Report how many lines in the records hold the string "front"; give the number and nothing else.

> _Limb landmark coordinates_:
Start of Block
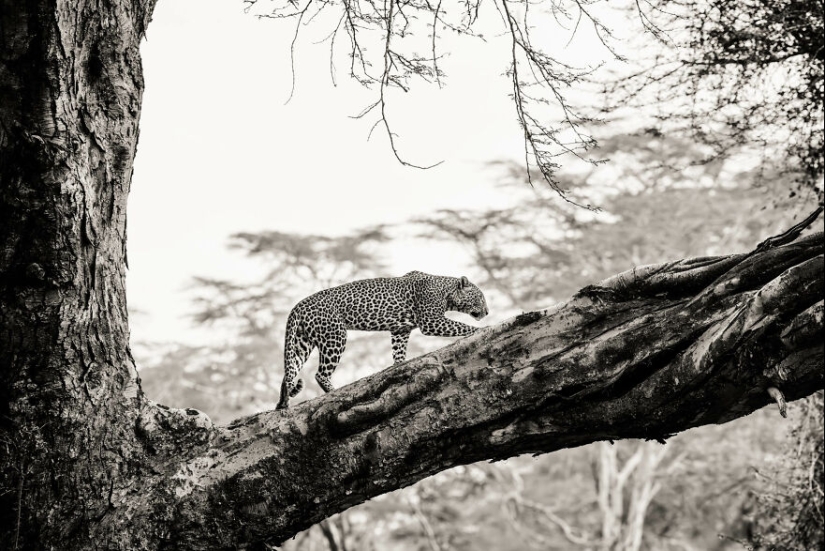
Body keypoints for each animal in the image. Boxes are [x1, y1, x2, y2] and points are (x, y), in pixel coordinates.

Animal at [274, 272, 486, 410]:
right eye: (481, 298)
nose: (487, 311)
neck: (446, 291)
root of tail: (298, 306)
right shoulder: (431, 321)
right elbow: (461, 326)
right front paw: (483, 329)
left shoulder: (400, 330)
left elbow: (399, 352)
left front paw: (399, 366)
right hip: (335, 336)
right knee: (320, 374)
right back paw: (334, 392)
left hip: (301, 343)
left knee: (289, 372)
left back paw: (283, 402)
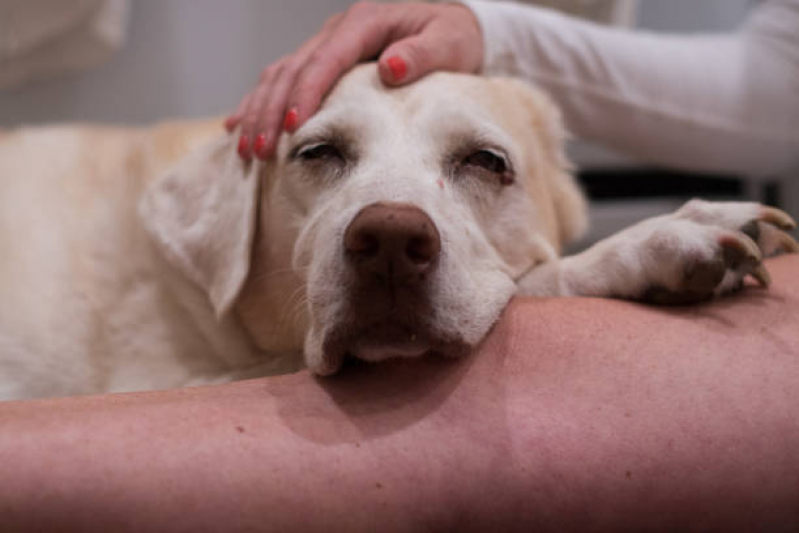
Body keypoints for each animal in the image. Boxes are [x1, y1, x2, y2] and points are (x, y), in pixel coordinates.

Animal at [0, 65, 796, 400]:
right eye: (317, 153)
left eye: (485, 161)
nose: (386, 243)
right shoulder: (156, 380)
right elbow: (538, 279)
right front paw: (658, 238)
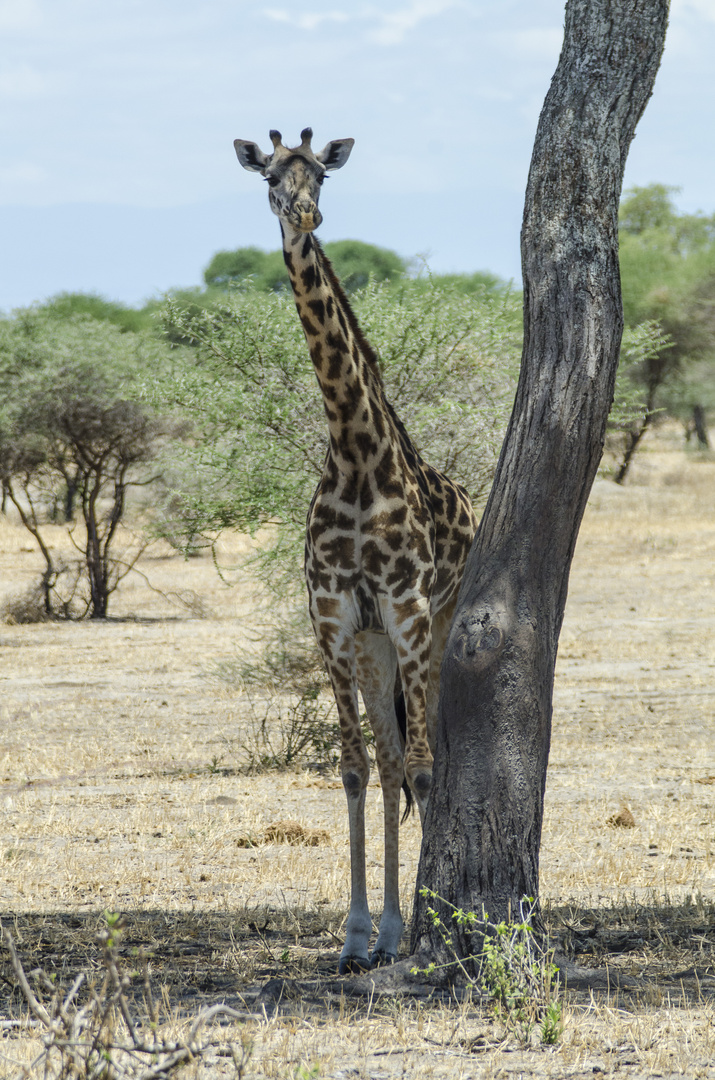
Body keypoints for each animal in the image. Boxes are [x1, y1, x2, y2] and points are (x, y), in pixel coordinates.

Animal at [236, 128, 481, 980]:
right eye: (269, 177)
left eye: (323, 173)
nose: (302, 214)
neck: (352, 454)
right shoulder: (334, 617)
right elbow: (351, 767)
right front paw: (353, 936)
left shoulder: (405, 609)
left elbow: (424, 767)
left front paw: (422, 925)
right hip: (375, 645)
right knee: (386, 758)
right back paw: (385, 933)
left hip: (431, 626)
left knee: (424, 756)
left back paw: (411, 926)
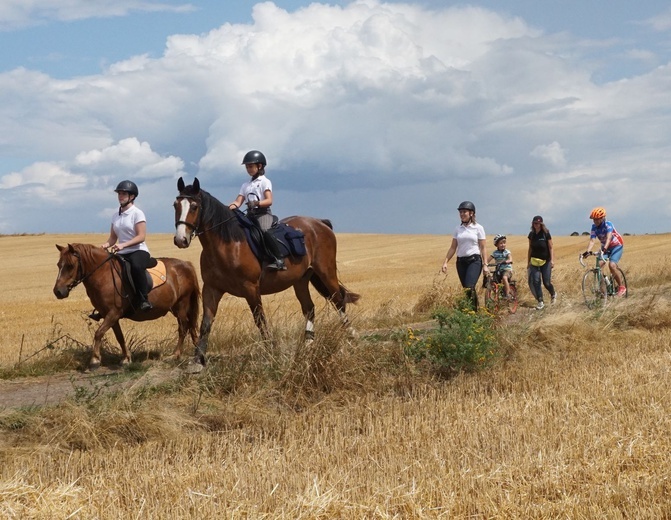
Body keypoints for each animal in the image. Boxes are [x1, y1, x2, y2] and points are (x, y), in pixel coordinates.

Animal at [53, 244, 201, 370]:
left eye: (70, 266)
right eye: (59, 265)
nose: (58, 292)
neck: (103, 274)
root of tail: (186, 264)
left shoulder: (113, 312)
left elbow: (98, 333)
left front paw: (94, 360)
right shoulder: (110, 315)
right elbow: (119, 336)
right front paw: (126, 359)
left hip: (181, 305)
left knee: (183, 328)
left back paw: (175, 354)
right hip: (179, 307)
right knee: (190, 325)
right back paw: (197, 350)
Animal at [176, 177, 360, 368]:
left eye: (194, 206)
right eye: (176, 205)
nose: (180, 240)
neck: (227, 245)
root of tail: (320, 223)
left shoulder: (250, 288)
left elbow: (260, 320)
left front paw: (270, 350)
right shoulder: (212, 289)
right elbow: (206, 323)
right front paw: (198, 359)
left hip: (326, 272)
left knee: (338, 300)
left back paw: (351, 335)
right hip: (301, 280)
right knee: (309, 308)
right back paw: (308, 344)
End of Block
> _Answer space_:
9